Abstract ID: 721
Part of Session 155: Changing linguistic norms in the audiovisual media (Other abstracts in this session)
Authors: Stenberg-Sirén, Jenny; Östman, Jan-Ola I
Submitted by: Östman, Jan-Ola I (University of Helsinki, Finland)
Studies on ideologies of language standards (Kristiansen 2001, Mattheier 1997, Kristiansen & Coupland 2011) indicate that although e.g. in Denmark late modern notions of globalization and democratization are at work, the ideologies of a standard language remain strong while the standard itself is changing. We ask whether a similar change is taking place in minority languages. For minority-language speakers broadcasts in their own language on TV and the radio are typically their only oral authorities; this is so in Finland where Swedish is a minority national language. We focus on the role of audiovisual media in Swedish-language Finland.
The national public service broadcasting company YLE has two Swedish-language radio channels and one TV-channel aimed at Swedish speakers. In 2010 about 99% of the Swedish speaking population listened to or watched Swedish-language programs (www.yle.fi). Any change in the language of the YLE media can therefore be presumed to have a major impact on the listeners’ and viewers’ conception of what the standard of spoken Finland-Swedish is like.
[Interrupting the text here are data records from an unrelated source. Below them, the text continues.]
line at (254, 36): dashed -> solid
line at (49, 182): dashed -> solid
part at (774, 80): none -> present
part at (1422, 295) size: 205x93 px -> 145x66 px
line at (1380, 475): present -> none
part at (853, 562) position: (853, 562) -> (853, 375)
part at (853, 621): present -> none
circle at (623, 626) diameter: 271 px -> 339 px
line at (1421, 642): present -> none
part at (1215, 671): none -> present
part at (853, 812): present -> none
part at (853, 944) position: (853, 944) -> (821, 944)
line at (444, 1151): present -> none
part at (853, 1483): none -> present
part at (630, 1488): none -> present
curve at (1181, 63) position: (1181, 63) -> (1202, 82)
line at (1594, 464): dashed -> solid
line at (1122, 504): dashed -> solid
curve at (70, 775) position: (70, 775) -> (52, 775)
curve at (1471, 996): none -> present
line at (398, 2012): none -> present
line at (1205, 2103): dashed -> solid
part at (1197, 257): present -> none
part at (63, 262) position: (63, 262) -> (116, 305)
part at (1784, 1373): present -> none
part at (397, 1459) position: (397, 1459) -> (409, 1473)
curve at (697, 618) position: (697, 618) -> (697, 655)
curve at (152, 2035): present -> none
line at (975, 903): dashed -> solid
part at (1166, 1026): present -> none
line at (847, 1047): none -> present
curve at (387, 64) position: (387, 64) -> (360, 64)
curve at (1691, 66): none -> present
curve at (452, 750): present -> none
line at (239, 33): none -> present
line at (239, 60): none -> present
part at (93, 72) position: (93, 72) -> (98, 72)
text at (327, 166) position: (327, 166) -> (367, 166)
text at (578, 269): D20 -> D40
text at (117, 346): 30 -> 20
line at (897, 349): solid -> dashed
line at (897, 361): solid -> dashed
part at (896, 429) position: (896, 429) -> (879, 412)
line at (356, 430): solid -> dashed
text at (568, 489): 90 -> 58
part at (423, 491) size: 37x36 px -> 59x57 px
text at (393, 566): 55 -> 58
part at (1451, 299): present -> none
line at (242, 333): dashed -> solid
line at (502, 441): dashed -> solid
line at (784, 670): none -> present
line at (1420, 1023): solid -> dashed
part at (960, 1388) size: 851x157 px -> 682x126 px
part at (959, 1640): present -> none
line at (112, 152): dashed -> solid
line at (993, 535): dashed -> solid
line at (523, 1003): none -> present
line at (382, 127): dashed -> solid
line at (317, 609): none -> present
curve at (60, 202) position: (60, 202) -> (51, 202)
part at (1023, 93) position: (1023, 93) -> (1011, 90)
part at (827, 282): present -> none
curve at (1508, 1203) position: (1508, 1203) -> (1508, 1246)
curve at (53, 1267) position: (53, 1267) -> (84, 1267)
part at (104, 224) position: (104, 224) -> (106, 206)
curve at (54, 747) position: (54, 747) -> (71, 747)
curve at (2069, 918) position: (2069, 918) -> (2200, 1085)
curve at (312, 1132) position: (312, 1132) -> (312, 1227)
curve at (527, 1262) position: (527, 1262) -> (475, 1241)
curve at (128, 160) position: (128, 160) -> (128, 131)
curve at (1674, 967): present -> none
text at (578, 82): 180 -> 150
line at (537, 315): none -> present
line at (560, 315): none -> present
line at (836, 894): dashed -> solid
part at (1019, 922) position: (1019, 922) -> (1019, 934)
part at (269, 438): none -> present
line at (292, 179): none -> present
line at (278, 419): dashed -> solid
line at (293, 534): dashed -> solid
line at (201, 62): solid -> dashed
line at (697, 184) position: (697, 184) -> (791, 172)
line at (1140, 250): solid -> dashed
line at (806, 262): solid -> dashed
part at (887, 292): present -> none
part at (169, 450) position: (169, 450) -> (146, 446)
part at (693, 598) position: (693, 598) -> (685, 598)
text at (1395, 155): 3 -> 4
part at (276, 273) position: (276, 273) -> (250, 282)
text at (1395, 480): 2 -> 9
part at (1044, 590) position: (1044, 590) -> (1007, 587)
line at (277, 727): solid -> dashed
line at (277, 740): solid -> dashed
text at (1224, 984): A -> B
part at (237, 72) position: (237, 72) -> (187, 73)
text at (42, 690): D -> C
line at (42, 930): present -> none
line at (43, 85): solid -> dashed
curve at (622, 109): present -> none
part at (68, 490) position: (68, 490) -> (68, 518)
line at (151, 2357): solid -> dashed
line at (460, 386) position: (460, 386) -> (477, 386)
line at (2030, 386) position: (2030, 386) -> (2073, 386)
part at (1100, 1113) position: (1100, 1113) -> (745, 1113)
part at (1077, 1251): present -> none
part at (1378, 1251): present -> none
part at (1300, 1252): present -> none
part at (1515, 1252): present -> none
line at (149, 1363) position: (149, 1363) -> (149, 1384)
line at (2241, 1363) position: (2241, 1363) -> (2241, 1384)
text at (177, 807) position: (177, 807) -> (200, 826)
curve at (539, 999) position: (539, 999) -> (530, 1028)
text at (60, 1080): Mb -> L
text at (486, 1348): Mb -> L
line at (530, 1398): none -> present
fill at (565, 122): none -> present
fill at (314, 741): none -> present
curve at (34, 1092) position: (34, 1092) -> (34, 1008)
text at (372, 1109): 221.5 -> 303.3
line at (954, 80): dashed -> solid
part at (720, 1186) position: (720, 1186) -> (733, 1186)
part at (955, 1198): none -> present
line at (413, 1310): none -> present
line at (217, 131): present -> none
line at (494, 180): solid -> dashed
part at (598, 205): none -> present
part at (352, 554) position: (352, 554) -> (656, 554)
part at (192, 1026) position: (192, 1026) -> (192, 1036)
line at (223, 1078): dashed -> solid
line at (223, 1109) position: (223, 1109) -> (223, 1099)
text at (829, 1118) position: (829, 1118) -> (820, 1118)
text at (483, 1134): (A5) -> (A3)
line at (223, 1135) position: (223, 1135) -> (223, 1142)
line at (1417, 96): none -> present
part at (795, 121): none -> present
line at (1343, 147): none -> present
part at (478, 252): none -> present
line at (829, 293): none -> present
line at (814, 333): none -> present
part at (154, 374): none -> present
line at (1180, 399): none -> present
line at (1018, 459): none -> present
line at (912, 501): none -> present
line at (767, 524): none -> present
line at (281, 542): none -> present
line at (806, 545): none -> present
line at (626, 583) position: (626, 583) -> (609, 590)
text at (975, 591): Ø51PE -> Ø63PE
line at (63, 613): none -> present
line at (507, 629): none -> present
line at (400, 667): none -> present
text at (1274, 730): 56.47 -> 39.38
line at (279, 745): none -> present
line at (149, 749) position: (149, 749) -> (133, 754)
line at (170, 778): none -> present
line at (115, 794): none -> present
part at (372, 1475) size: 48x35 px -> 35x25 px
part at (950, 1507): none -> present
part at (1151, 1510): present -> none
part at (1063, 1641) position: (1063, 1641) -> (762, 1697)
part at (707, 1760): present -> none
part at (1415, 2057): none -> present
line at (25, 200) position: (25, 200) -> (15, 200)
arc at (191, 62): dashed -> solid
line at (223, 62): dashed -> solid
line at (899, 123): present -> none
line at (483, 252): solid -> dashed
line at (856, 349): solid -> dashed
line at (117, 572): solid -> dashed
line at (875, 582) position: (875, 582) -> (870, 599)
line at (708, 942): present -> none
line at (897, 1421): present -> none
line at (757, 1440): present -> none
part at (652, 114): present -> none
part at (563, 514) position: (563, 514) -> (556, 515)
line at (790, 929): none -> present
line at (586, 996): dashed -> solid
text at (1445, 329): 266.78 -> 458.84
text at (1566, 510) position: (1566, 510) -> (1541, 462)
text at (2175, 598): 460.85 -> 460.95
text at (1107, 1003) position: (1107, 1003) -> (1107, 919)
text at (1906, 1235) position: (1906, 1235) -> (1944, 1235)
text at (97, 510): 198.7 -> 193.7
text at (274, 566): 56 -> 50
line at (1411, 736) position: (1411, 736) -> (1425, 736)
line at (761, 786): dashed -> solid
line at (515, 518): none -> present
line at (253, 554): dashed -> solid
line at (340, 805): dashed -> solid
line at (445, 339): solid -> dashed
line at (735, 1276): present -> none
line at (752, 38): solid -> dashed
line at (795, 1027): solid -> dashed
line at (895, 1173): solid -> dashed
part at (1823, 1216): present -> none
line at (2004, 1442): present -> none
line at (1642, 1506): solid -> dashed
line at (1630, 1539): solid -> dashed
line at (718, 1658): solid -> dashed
We investigate changes in the audiovisual media language in Swedish-language Finland during the last 40 years (1970-2010) by focusing on a set of 40 phonological features (e.g., reductions, assimilations, vowel quality) of reporters and interviewees in news reports and of hosts and participants in entertainment programs. The material consists of one program per genre and medium from each year, 164 programs in total. The sociolinguistic variables we look at are formality, acceptance of regional features, and influence from Finnish. We compare news programs with entertainment programs, radio with television, journalists’ language with that of interviewees and news hosts, and spontaneous speech with texts read out loud.
We find that language in the audiovisual media has become more informal, but the change is mostly due to changes in program formats with a general increase in entertainment features. News reporters’ language is still extremely conservative and formal, very clearly pronounced. The informalization in the news is coupled with an increase in live elements, as in live reports and studio discussions; these, in turn, display the change in the role of the media in late modernity. In entertainment programs the linguistic changes are more noticeable due to live broadcasts with listener participation. The recent more positive attitudes to regional varieties in the media are not directly reflected in the amount of dialectal features heard in the Swedish-language audiovisual media. In entertainment programs regional varieties are as such acceptable, but hardly any local dialects are heard. In the news, what used to be the standard in the media (with influences from the high-status Helsinki variety) is giving way to a more neutral standard, which lacks regional features.
This change has taken place due to increasing pressure from the majority language Finnish, and due to the great variety found in the local dialects of Swedish in Finland. These factors have caused a need for a neutral standard language, which comes close to a reading-of-the-writing variety (cf. Auer 2005, Östman & Mattfolk 2011).